Officials estimated that 15,000 homes and other buildings are still in the path of by the fast-moving blaze.
Jones said much of Paradise's business district was gone. One hospital had burned. The McDonald's and the Ace Hardware store were engulfed in flames.
"I think we lost a high school and at least one of the elementary schools," the mayor added.
As towns emptied and evacuation centers filled, many residents' focus shifted to searching for family members and friends.
Teresa Roberts spent the day frantically trying to reach her mother, Marilyn Allen, 69, and her grandfather, Richard Torres, 85, whose home of 13 years she feared was lost.

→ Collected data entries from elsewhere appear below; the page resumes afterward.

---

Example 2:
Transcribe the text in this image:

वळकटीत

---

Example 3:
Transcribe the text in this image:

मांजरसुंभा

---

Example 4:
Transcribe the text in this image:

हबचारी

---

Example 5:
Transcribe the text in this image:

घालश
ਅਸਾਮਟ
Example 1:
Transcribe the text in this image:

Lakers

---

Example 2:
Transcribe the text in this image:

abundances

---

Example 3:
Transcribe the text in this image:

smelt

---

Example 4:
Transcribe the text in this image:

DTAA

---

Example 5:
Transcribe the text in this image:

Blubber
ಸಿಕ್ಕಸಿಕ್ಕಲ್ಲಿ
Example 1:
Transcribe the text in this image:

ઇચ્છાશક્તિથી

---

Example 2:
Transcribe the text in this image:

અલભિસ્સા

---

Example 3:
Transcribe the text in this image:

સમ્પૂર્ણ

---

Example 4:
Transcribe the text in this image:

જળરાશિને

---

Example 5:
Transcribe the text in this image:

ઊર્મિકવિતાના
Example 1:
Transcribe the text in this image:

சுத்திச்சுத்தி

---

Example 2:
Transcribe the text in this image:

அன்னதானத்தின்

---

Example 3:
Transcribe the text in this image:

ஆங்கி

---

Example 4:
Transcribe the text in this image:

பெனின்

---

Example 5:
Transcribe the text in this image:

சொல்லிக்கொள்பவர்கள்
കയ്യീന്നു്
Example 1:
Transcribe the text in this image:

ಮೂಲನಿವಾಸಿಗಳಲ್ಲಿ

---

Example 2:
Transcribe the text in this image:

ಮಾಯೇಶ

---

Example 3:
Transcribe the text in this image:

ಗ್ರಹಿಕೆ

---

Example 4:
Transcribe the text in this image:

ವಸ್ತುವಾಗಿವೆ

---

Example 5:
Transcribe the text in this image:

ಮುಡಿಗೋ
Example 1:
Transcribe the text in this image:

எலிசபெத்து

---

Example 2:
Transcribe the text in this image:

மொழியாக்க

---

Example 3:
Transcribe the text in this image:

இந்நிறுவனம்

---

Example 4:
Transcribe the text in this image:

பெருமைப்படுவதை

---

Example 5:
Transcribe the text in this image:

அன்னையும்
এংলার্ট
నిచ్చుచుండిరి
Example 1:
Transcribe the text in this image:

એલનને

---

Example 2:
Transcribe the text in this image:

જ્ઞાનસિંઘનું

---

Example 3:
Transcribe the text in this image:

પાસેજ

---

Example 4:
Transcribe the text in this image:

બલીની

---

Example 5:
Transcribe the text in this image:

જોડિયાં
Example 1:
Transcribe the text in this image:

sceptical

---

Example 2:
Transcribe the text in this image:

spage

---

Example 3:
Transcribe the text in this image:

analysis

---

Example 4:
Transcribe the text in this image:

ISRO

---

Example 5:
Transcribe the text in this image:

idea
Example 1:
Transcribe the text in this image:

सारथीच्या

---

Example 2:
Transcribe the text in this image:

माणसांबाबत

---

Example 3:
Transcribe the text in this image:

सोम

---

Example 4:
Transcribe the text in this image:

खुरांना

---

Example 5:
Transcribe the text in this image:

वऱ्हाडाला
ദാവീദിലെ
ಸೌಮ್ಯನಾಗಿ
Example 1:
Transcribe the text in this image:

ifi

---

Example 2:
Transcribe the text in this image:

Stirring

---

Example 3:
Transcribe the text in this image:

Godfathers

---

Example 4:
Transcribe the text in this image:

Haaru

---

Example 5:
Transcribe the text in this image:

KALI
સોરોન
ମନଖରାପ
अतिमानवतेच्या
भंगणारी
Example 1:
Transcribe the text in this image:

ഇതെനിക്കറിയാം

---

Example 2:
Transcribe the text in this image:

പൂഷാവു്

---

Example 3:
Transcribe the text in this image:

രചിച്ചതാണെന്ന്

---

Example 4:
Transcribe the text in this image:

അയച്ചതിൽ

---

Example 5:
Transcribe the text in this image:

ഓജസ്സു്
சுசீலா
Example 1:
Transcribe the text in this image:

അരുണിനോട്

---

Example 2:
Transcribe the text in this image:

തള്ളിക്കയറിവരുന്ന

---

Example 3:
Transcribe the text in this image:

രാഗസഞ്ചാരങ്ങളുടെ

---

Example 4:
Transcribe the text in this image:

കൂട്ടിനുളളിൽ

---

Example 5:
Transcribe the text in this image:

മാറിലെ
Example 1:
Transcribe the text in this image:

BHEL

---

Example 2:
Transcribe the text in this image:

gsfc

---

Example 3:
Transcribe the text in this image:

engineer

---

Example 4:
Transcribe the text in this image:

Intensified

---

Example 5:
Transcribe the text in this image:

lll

Neither had registered themselves as safe on the Red Cross website. Her mom's cellphone just rang and rang. She hadn't responded to emails.
"I'm just terrified," said Roberts, 56. "Did they get out? That's all I want to know."

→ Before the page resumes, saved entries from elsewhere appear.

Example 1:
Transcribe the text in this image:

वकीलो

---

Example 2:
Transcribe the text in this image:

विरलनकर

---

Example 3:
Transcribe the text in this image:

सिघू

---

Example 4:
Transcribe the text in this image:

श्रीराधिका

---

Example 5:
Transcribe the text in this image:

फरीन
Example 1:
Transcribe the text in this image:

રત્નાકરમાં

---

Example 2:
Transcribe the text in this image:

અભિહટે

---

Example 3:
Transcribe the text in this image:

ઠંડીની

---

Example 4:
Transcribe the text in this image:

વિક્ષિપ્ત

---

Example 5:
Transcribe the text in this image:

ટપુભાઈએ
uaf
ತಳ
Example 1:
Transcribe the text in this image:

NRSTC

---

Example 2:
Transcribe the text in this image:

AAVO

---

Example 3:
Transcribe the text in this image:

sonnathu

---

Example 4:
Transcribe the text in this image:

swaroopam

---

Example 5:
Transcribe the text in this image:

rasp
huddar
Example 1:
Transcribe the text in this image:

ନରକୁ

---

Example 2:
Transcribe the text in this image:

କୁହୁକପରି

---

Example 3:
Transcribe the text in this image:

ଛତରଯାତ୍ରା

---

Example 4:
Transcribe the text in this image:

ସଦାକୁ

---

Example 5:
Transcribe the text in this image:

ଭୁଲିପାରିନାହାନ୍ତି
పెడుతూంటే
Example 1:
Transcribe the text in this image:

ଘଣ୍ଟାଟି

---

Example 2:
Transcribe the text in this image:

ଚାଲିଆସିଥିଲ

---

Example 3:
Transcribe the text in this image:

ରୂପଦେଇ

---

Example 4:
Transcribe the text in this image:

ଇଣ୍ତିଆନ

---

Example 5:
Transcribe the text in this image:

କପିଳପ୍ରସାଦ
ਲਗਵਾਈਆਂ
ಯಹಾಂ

This part of Butte County is no stranger to wildfires. Ten years ago, a blaze struck Paradise, destroying dozens of structures and forced chaotic evacuations; the resulting panic was so alarming, angry residents showed up for months at community meetings demanding change.
"There had been no planning," said Peggy Musgrave, 85, who escaped the wrath of that fire only to find herself in gridlock again Thursday, joined by thousands of Paradise residents fleeing another raging fire.
But this time, Musgrave said, she felt there was a measure of control. People had been mailed instructions on what to do: what to pack, what routes to take out of town and a reminder to plan for their pets. When she learned through word of mouth of the encroaching Camp fire, she went to her closet for her box of prized photographs and records, and to another for her jewelry, and then she left.
"We immediately went into action," she said.
Traffic jammed. It took two hours for Musgrave to traverse approximately 16 miles. But at almost every intersection, she said, there was an informed official directing traffic and reassuring those in the evacuation gridlock they would be safe. "It gave you a feeling that if something did go wrong, we had somebody to be miserable with," Musgrave said.
Residents such as Howard Cole, who sought shelter from the Camp fire at a converted church in Oroville, know they are in fire country and say the evacuations are not unexpected.
"This is our fourth evacuation in 10 years," Cole said. "The first couple were chaos. It's getting better."
Still, other Paradise residents were critical _ not of the traffic jams that ensued, but of what they said was a lack of warning to get out in the first place.
Jane Palmer, 77, said she received four automated calls the night before the fire. They were from Pacific Gas & Electric, telling her the utility was about to cut her power, which it did about 9:30 p.m.
She said she realized Paradise was on fire and her mobile home park was threatened when she saw the smoke and flames. As she drove out, she encountered a neighbor, Patsy Jacobs, 62, trying to walk out. Palmer hauled her into the car and Jacobs, because Palmer cannot see well, navigated her rescuer through the bank of smoke and burning trees.
"What pisses me off is I don't think they told everybody soon enough," said Kim Benn, 49, a neighbor who realized she needed to flee the fire when another resident pounded on her door.
Honea said the county sent out automated warning calls to 23,862 households, using its Code Red system. However, it did not deploy a universal alert through the national emergency warning system that would have reached every cellphone within reach of activated cellphone towers.
Benn said houses on her street were already on fire when she realized she needed to leave. The fire was advancing so quickly that she immediately abandoned her car to jump into a neighbor's truck.
"Don't they realize this is a senior park?" Palmer said. "There's only one way out. And had it not been for a fellow who had a meeting about evacuation in August, one of the residents, I wouldn't have known what to do."